In 1987, Mr Duggan was driving through Basingstoke with his fiancée Yvonne looking for a place to set up a picnic. They found a clearing in the woods and began to set up their meal, and Mr Duggan decided to urinate in a thicket. Suddenly, whilst beginning to relieve himself he was confronted by a frightening snarling noise and the huge head of a dog, which protruded from the bushes. The couple fled the area, followed by the hellhound.

These incidents may sound like few and far between encounters with a local dog on the loose, but things become far weirder when we trace the origins of the Devil Dog back to the 1780s. Mr Thomas Newton, was a Hampshire socialite against slavery, and funded much to cease the awful treatment dished out against black workers in the West Indies at the time. One such slave was an Ottobah Cugoano who as a child, was captured in Africa. This man was said to own a monstrous dog, the size of a bear. Mr Newton offered £300 for the brute, the money aiding Cugoano’s cause.

It was said that the dog was a cross between a Doberman and a rottweiller, but it was the size of a small pony and didn’t take to any human being except Newton. In 1795 Newton died, but it took local authorities many days to get to his bed-ridden body, for it was guarded by the dog. Eventually, the dog was detained and tied to a tree but escaped when Newton was being buried. The beast was last seen heading off towards the woods.

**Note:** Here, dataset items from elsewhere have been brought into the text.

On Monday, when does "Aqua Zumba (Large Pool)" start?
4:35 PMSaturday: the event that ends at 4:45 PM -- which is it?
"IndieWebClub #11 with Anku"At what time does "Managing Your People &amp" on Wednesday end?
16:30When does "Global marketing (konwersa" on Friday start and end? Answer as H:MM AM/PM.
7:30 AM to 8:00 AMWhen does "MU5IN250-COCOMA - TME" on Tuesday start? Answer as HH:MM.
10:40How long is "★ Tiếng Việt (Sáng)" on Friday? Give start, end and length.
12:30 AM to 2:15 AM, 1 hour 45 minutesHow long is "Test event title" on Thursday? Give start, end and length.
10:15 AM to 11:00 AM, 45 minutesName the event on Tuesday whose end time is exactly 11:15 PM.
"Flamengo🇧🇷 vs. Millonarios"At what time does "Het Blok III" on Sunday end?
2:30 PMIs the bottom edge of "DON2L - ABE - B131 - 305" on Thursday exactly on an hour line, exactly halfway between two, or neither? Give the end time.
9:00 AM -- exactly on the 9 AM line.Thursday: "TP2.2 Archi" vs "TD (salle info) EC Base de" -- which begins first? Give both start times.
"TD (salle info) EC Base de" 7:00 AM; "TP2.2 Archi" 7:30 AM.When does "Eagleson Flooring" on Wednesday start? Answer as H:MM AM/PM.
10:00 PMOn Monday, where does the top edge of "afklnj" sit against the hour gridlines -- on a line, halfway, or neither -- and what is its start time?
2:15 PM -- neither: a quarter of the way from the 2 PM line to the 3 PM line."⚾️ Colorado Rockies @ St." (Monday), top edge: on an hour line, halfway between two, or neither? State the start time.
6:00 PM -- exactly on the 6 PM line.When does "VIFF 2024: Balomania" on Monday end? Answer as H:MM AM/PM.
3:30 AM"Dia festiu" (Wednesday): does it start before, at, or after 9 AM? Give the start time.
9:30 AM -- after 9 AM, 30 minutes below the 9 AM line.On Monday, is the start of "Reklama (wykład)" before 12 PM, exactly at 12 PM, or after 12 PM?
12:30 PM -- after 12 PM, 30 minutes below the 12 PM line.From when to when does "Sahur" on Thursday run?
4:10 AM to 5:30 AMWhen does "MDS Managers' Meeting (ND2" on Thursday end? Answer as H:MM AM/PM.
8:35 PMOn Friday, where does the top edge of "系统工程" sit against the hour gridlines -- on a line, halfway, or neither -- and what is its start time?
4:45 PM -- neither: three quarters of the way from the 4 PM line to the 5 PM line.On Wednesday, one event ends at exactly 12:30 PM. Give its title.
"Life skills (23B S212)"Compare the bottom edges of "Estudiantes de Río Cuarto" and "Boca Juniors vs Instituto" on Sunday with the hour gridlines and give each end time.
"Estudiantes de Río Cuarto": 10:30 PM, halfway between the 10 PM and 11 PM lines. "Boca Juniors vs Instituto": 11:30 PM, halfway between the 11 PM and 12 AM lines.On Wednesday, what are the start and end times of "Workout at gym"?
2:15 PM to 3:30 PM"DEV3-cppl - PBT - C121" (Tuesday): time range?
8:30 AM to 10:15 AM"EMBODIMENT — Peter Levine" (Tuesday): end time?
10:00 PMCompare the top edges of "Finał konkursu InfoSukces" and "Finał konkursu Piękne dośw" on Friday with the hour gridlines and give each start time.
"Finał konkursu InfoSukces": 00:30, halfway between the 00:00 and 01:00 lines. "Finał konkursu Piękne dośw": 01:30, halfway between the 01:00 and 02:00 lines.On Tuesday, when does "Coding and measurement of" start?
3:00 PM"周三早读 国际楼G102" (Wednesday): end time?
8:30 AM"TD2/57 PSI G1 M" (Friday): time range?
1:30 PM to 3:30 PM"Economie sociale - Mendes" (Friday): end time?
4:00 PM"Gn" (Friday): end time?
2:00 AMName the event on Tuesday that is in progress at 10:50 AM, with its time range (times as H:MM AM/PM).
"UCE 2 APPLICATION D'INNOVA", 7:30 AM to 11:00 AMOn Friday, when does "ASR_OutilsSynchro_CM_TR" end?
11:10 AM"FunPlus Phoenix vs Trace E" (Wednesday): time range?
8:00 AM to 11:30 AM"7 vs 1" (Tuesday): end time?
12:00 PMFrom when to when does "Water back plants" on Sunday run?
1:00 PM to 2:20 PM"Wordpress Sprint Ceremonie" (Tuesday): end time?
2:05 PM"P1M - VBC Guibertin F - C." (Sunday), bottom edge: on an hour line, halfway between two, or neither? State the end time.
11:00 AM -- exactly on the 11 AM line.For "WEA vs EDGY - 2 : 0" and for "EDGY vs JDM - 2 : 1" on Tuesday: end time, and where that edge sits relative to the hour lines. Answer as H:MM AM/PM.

The Morton family inhabited the Newton house. They were plagued by the beast. Six expensive Arab horses were found so severely injured that they were destroyed, strange howls emanated from the local woods, many animals were found in the shadows ripped to pieces, and large rewards were offered to anyone who could shackle the monster. The Morton family could no longer live in the house. Their farm was a non-existent business for fear of the demon, hen houses were damaged, chickens mutilated, and of 1023 sheep on the land, 887 were killed. The family moved on and the house remained uninhabited and the legend remained dormant, until 1834. A child was attacked and crippled by an enormous dog on the outskirts of Alton. The boy had to have a leg amputated, whilst his other limb was badly chewed. Despite a huge hunt there was no sign of the beast, and despite the dread of local legend, surely the same monster had no been to blame? Evidence mounted, however, that the Hampshire Devil Dog somehow had a life-span of 150 years. Cattle and sheep were often found in appalling state after severe attacks in the early 1900s, local fox hunts were often cancelled in fear of the dog, and the legend was revived in 1963.

Who knows when or where the Devil Dog will strike again.

1 comment:

  1. Anonymous8:55 PM

    Just out of interest, which local fox-hunts cancelled meets because of this dog? As far as I can tell, the area affected is on the borders of the territories of the Hampshire Hunt, the Hursley Hambledon and what is now the amalgamated area hunted by the Chiddingfold, Leconsfield and Cowdray hunt, but which may (or may not) have been them since they are an amalgamation of at least three previous hunts and possibly an unauthorised outfit hunting the same area as one of the above.

    So, if you happen to know which ones it was, maybe a little delving into the diaries of former huntsmen and masters might be possible, since if there's one group of people who most certainly would detect the presence of a huge hound or a large wildcat it is a mounted foxhunt.